The lantern was hanging low near the door, throwing a hard yellow circle over the porch boards and leaving the rest of the yard in a hot black blur.

The night smelled of dust, old wood, horse sweat, and the last ashes in the stove.

Then the shape lifted its face.

Ethan’s finger eased off the trigger.

It was a child.

A little girl, maybe nine years old, with a busted lip and one eye swollen almost completely shut.

Her hair was stuck to her face in damp strands, and every breath seemed to scrape through her small chest like it had to fight its way out.

She crawled the last few feet with both hands flat on the porch.

Dark prints appeared behind her.

One palm.

Then another.

Ethan lowered the rifle a little more, but not all the way.

Out past the fence, somewhere in the dark, a horse was moving hard.

He heard the rhythm before he saw anything.

Fast hooves over packed earth.

Saddle leather creaking.

A man riding like he was either chasing something or running from it.

The child reached him before the rider did.

Her little hands closed around the toe of Ethan’s boot.

She shook so hard her fingers kept slipping against the leather.

Then she looked up at him with the one eye that could still open and whispered, “Don’t let him find me.”

Ethan’s rifle dropped slowly to his side.

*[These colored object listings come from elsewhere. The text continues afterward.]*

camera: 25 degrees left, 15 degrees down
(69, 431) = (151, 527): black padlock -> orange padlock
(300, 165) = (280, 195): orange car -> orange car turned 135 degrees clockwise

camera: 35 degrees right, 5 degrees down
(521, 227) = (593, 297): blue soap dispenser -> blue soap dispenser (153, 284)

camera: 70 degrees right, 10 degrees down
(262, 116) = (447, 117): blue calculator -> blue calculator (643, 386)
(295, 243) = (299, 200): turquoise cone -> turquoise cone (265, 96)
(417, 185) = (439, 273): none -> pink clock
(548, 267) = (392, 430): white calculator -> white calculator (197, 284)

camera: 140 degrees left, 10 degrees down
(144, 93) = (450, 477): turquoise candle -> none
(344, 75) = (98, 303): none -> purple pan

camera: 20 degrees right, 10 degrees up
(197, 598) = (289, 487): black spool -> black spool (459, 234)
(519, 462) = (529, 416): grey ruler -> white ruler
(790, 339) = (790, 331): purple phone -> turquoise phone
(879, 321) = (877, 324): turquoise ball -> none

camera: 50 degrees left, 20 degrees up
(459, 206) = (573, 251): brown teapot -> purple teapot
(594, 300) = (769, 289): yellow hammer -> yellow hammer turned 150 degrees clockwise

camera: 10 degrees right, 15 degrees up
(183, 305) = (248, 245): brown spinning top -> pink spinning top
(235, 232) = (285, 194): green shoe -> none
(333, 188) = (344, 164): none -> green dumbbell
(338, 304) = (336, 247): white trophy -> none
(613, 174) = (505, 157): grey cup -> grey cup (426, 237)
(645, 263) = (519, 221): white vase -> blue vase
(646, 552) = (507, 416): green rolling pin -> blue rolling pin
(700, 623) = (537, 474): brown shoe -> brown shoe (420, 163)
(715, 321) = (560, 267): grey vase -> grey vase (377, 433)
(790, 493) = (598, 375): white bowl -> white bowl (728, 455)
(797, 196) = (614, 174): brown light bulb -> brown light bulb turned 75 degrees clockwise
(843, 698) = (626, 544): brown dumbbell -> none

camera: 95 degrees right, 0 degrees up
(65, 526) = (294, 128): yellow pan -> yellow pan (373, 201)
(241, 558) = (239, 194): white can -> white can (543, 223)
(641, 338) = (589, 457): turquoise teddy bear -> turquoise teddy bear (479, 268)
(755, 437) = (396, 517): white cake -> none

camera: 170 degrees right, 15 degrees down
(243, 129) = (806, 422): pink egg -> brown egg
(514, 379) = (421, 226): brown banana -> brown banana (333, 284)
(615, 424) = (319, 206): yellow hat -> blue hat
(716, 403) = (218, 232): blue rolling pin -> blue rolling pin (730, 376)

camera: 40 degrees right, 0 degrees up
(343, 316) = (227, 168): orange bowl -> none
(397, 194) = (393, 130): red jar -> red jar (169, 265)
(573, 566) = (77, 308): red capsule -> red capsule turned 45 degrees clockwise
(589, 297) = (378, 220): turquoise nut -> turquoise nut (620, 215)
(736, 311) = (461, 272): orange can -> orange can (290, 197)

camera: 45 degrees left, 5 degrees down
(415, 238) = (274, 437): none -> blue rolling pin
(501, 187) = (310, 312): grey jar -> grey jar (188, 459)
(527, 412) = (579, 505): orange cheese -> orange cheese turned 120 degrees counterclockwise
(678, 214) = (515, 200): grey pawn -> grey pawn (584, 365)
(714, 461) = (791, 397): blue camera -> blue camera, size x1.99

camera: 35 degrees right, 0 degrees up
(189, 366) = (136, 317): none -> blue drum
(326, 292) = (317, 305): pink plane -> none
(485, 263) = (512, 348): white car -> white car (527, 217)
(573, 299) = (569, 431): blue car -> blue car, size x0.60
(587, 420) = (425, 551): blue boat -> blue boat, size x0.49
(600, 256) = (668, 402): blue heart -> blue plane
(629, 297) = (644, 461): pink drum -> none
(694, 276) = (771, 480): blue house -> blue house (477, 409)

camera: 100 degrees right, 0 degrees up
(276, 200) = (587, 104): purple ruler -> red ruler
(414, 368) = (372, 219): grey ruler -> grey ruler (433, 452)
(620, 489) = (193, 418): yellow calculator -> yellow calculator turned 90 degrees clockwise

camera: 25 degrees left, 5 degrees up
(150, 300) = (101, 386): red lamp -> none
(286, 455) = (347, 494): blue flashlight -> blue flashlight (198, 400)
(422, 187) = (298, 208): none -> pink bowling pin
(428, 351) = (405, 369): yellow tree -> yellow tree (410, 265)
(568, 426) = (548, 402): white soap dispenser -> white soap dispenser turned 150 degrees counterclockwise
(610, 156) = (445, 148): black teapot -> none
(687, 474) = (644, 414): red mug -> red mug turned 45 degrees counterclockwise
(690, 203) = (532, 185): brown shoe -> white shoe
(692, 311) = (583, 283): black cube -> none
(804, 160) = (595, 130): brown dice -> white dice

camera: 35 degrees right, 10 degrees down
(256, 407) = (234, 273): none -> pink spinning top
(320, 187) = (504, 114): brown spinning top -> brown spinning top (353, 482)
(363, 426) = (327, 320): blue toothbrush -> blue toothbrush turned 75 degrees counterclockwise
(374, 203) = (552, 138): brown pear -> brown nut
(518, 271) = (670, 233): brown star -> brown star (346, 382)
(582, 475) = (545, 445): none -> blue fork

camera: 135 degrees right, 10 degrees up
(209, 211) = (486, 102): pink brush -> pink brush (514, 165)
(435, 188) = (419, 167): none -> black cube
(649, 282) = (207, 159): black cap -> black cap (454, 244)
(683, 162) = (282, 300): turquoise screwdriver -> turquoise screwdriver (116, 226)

He had lived alone long enough that most people in Red Hollow thought of him as part of the landscape.

The quiet house.

The gray fence.

The man who bought flour on Mondays and never stayed for gossip.

Children did not run to him.

Women did not call on him.

Men did not ask him to sit unless they needed something fixed.

That was the way Ethan preferred it, or at least the way he had learned to prefer it after losing more than he knew how to name.